What you will do: Why does form lead to suffering, according to the forum post?

Exercise text:
Post by Son of Buddha » Wed Dec 18, 2013 8:08 am

So what I'm not getting here is this... You have argued that "True Self" is not to be viewed as form, and with this idea that, "emptiness is viewed as a negation/i.e what is not Nirvana" you are also claiming that "True Self" is not to be viewed as emptiness. It is neither form, nor emptiness, so it seems the Heart Sutra is missing something then. When it says, "form is emptiness, emptiness is form" it should also say... plus there's a bit extra which is neither form, nor emptiness, and which should be identified as the True Self (but which we kinda forgot to mention). ... .than.html
Form is empty of the self and so is the world and samsara empty of anything that belongs to Self.
Emptiness is simply a negation (hence empty of the self)
Since form is without self therefore it leads to suffering(sn 22.59)

Dataset entries:
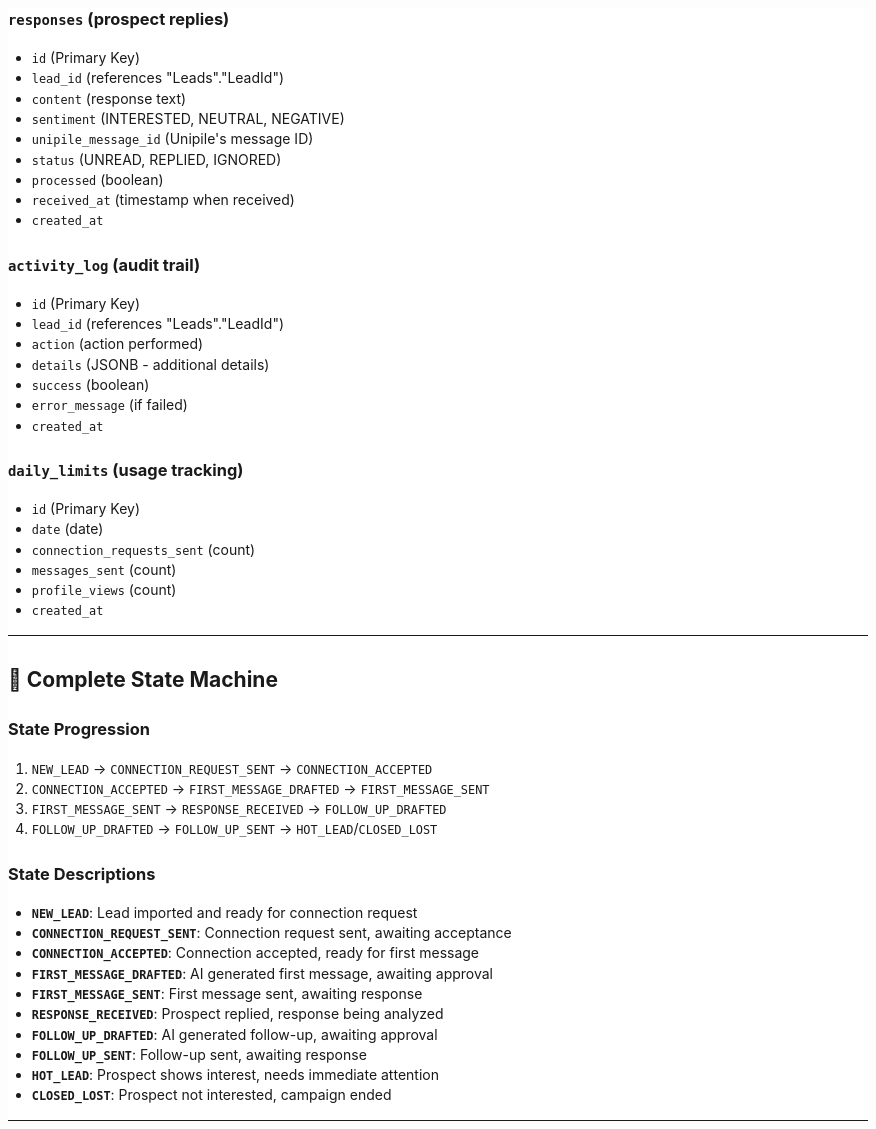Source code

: ### **`responses`** (prospect replies)
- `id` (Primary Key)
- `lead_id` (references "Leads"."LeadId")
- `content` (response text)
- `sentiment` (INTERESTED, NEUTRAL, NEGATIVE)
- `unipile_message_id` (Unipile's message ID)
- `status` (UNREAD, REPLIED, IGNORED)
- `processed` (boolean)
- `received_at` (timestamp when received)
- `created_at`

### **`activity_log`** (audit trail)
- `id` (Primary Key)
- `lead_id` (references "Leads"."LeadId")
- `action` (action performed)
- `details` (JSONB - additional details)
- `success` (boolean)
- `error_message` (if failed)
- `created_at`

### **`daily_limits`** (usage tracking)
- `id` (Primary Key)
- `date` (date)
- `connection_requests_sent` (count)
- `messages_sent` (count)
- `profile_views` (count)
- `created_at`

---

## 🔄 Complete State Machine

### **State Progression**
1. `NEW_LEAD` → `CONNECTION_REQUEST_SENT` → `CONNECTION_ACCEPTED`
2. `CONNECTION_ACCEPTED` → `FIRST_MESSAGE_DRAFTED` → `FIRST_MESSAGE_SENT`
3. `FIRST_MESSAGE_SENT` → `RESPONSE_RECEIVED` → `FOLLOW_UP_DRAFTED`
4. `FOLLOW_UP_DRAFTED` → `FOLLOW_UP_SENT` → `HOT_LEAD`/`CLOSED_LOST`

### **State Descriptions**
- **`NEW_LEAD`**: Lead imported and ready for connection request
- **`CONNECTION_REQUEST_SENT`**: Connection request sent, awaiting acceptance
- **`CONNECTION_ACCEPTED`**: Connection accepted, ready for first message
- **`FIRST_MESSAGE_DRAFTED`**: AI generated first message, awaiting approval
- **`FIRST_MESSAGE_SENT`**: First message sent, awaiting response
- **`RESPONSE_RECEIVED`**: Prospect replied, response being analyzed
- **`FOLLOW_UP_DRAFTED`**: AI generated follow-up, awaiting approval
- **`FOLLOW_UP_SENT`**: Follow-up sent, awaiting response
- **`HOT_LEAD`**: Prospect shows interest, needs immediate attention
- **`CLOSED_LOST`**: Prospect not interested, campaign ended

---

Exercise result: Because form is without self.